London boroughs are working incredibly hard to provide funding support to businesses during the Covid-19 emergency.
Since the government announced its business support measures at the start of April, over £1bn has been distributed to businesses by London boroughs. Over the last week, boroughs have delivered an additional £154m to small businesses across London. This is happening as quickly as possible and to date, London businesses have received a higher share of funding paid than those outside the capital (73.6% share of funding paid so far in comparison to the UK average of 69.8%).
London Councils, the cross-party umbrella group representing the 32 boroughs and the City of London Corporation, says this has not been a straightforward process. For example, London boroughs have had to obtain bank details from the many smaller businesses who receive 100% business rates relief and therefore did not have a direct debit set up.
This weekend government announced a new discretionary fund to provide support for small businesses that may otherwise be unable to claim grants, which boroughs will administer quickly and fairly once guidance and funding levels have been published by government.
However, there is still more to be done for businesses who do not fit the criteria set by government and are at risk during the pandemic. London Councils has called on the government to amend their guidelines for grants to provide funding support to businesses who currently do not have adequate help.
Cllr Clare Coghill, London Councils’ Executive Member for Business, Europe, and Good Growth, said:
“We welcome the huge amount the government has done to date to support businesses and the self-employed but a significant number of London’s well-known and much-loved small businesses are still currently ineligible for grants, which is why we’ve called for an urgent increase to the rateable value threshold.
“The current £51,000 limit excludes 24% of businesses in London in comparison to 9% of those outside the capital. Raising the rateable threshold to £100,000 for the Retail, Hospitality and Leisure Grant (RHLG) would protect a further 9,370 businesses and further raising it to £150,000 would provide much-needed financial support to over 13,800 businesses.

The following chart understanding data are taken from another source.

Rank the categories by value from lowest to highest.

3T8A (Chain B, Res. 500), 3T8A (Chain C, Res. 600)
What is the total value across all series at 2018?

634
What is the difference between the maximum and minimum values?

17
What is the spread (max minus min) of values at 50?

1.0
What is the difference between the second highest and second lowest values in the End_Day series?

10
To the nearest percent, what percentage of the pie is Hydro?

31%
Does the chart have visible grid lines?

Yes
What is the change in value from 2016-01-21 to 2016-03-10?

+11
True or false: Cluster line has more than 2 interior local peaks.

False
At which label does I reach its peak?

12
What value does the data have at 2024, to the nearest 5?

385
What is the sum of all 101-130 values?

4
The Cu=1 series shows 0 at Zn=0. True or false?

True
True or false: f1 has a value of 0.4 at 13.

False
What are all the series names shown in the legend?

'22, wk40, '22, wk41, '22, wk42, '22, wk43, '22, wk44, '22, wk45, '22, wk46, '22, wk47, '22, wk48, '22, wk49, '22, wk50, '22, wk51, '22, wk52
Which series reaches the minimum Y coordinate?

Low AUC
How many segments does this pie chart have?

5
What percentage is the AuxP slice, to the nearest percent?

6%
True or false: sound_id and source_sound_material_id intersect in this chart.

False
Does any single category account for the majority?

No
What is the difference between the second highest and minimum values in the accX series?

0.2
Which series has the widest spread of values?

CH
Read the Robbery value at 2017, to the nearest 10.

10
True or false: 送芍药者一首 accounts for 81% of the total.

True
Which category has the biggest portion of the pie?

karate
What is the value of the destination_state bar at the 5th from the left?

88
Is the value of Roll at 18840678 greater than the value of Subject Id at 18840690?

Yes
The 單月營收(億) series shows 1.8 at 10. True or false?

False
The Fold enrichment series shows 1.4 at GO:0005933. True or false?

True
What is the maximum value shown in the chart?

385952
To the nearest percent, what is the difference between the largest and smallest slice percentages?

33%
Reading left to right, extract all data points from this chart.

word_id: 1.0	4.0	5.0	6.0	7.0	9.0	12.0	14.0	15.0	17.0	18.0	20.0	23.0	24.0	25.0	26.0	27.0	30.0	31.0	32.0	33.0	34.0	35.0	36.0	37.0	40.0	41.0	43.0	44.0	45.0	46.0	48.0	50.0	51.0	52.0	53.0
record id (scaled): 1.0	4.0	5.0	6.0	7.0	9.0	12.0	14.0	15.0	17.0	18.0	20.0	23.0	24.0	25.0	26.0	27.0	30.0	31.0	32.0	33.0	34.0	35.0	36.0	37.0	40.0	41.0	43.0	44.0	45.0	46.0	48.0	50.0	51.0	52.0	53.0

“The current criteria does not include London’s large and complex supply chain that supports the hospitality and leisure industry either. Businesses such as laundry services to hotels have lost all their work. We have also asked the government for additional support for firms whose livelihoods rely on the industries likely to recover most slowly from lockdown.
“Boroughs will continue to work tirelessly to support London’s businesses and make sure they receive the money they are entitled to. We urge any small business who thinks they are eligible to visit their local borough website for further information.”